En attendant que nous puissions leur offrir un marché de taille suffisamment importante, ces fonds peuvent utiliser les courtiers internationaux ou encore les investisseurs sur les marchés frontières comme Templeton ou encore Exotix en leur confiant une partie de leurs ressources à investir. C’est pour cette raison que nous sommes ici à Dubaï, pour expliquer à leurs représentants comment notre marché est rentable et performant, de manière à ce que eux aussi à leur tour puissent convaincre les fonds émiratis de venir sur le marché Uemoa.

Si nous arrivons à attirer une partie des investissements des Émiratis, nous augmenterons considérablement la valeur des transactions à la BRVM. Mais, ils nous l’ont bien dit, il y a des condition à cela. La BRVM doit encore attirer de nouvelles sociétés. Il nous faut aussi, évidemment, plus informations sur les sociétés cotées à la BRVM et sur les sociétés qui rejoindraient la cote à l’avenir.

Y a-t-il aussi une volonté de les attirer vers les émissions de sukuk(obligations islamiques) qui se font de plus en plus nombreuses dans le sous-région ?

En effet, c’est aussi l’une des raisons de notre présence ici. Nos pays sont en train de diversifier les sources de financement en utilisant les produits islamiques. Après les émissions de sukuks en Côte d’Ivoire et au Sénégal, nous avons invité Islamic Corporation for the Development of the Private sector (ICD), le bras du secteur privé de la Banque islamique de développement, à venir expliquer comment il compte développer ses produits en Afrique et particulièrement dans notre zone. Et comment les investisseurs des Émirats Arabes Unis peuvent investir dans ces produits.

L’ICD annonce justement la création prochaine d’un indice islamique, en quoi cela consiste-t-il ?

Aujourd’hui, les sukuks ne sont pas cotés à la BRVM. Il est important de créer un marché secondaire pour permettre aux détenteurs de ces titres de les céder. On aura de plus en plus d’émissions de ce type. La Côte d’Ivoire devrait en émettre un deuxième prochainement et d’autre pays vont suivre. On aura à ce moment un panier de sukuks nous permettant de créer un indice à la BRVM. Ceci va donner un indicateur de la situation du risque sur ce type de produits. La banque islamique souhaiterait que cela puisse se faire cette année. Nous allons y travailler.

Comment les investisseurs des pays du Golfe ont-ils réagi aux dernières émissions de sukuks du Sénégal et de la Côte d’Ivoire ?

Ils ont acquis entre 30 et 40% des titres ; nous souhaiterions que nos sukuks soient acquis à 60-70% par les investisseurs du Golfe. Si nos États diversifient leurs sources de collecte de fonds, il faut que les nouveaux instruments drainent de nouveaux investisseurs.

 

« Nous souhaiterions que nos sukuks soient acquis à 60-70% par les investisseurs du Golfe. »

Vous annoncez la prochaine édition du “BRVM investment day” en 2018 ? Pourquoi une date aussi éloignée ?

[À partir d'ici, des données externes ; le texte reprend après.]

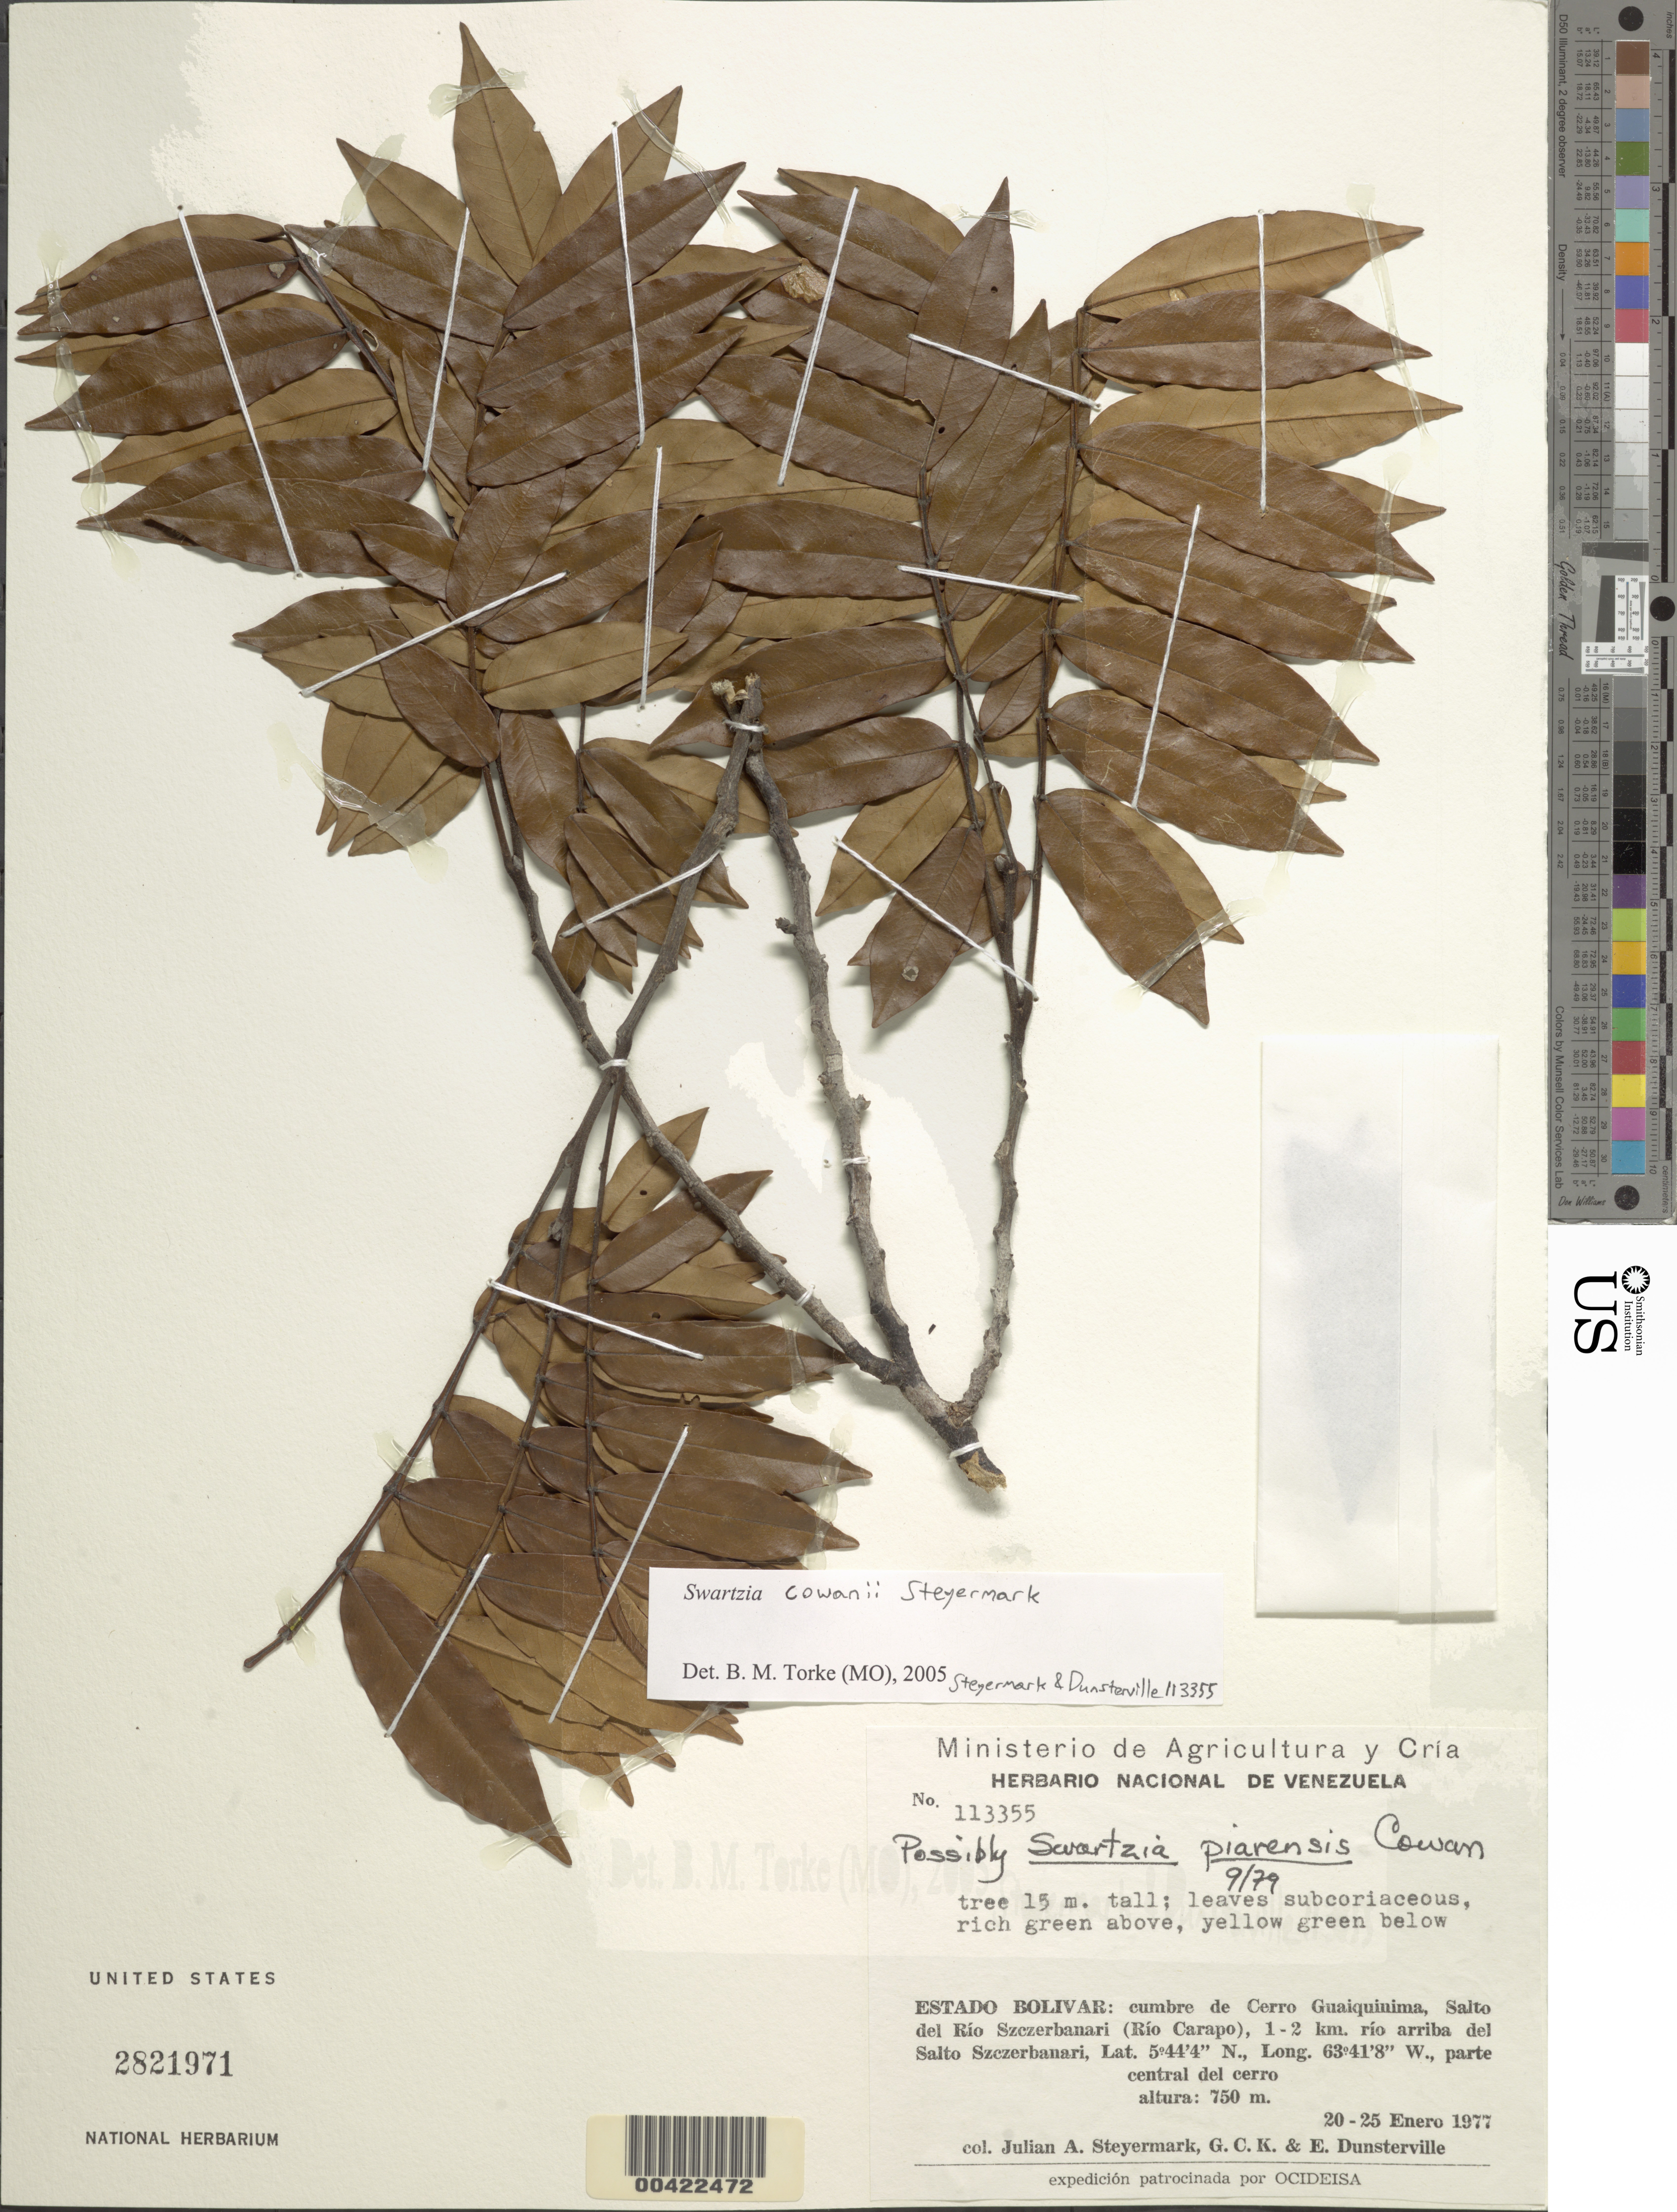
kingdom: Plantae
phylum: Tracheophyta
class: Magnoliopsida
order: Fabales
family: Fabaceae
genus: Swartzia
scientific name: Swartzia cowanii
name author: Steyerm.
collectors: J. Steyermark, G. C. K. Dunsterville & E. Dunsterville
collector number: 113355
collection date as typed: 20 Jan 1977 to 25 Jan 1977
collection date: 1977-01-20/1977-01-25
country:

Nous voudrions l’organiser en Asie. Mais le contexte chinois, comme vous le savez, n’est pas très favorable cette année. Nous allons commencer, dès 2016, à travailler avec les chambres de commerce de Singapour et de Shanghai. 2017 sera une année d’observation et nous espérons, qu’en 2018, les choses se clarifierons un tout petit peu au niveau de l’Asie. Ce qui ferait qu’un tel événement sera la bienvenu. Ceci dit, l’année prochaine, nous allons organiser à Abidjan la première conférence internationale sur l’intégration des marchés régionaux ouest-africains. C’est un enjeu majeur pour augmenter la taille de nos marchés financiers.